Setelah mendapat dana itu, giliran Akil yang bertugas. Seluruh putusan KPU Kabupaten Empat Lawang dibatalkan oleh MK. Tidak hanya itu, Budi kemudian menjadi pemenang dengan perolehan suara 63.027. Sedangkan Joncik, menjadi nomor 2 dengan suara 62.051.
Pilkada Kota Palembang
Modus serupa juga dijalankan Akil pada sengketa kota ini. Romi Herton - Harno Joyo yang kalah hanya delapan suara dari Sarimuda - Nelly Rasdania, mengajukan keberatan ke MK.

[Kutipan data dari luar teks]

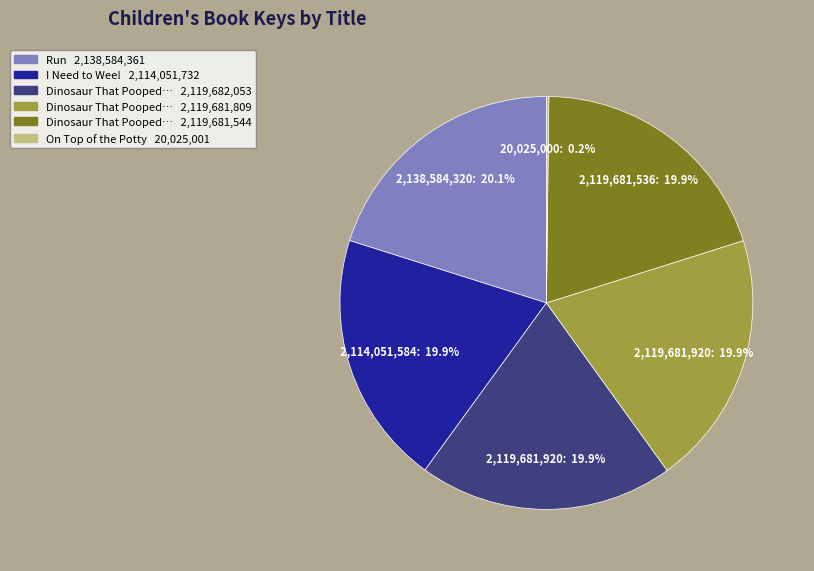

Does any single category account for the majority?

No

Akil kembali menghubungi Muhtar Ependy untuk memberitahu Romi mempersiapkan uang jika ingin menang. Bak gayung bersambut, Romi menyanggupi Rp 20 miliar.
Akhirnya pasangan Romi Herton - Harno Joyo mendapat suara 316.919. Sedangkan Sarimuda - Nelly Rasdania malah jadi turun 23 suara.
Pilkada Lampung Selatan
Modus yang hampir mirip juga terjadi di sengketa Pilkada Lampung Selatan. Bedanya, calon yang menang kali ini meminta agar permohonan calon yang kalah bisa ditolak MK.
Untuk urusan 'remeh' seperti ini, Akil pun 'hanya' mendapat RP 500 juta dari Rycko Menoza dan Eky Setyanto.
Rp 250 juta dibayar ke rekening BNI milik Akil dengan menuliskan 'pembayaran kelapa sawit' pada slip setoran. Sisanya ditransfer ke rekening CV Ratu Samagat Bank Mandiri dengan menuliskan 'pembayaran tagihan' pada slip setoran.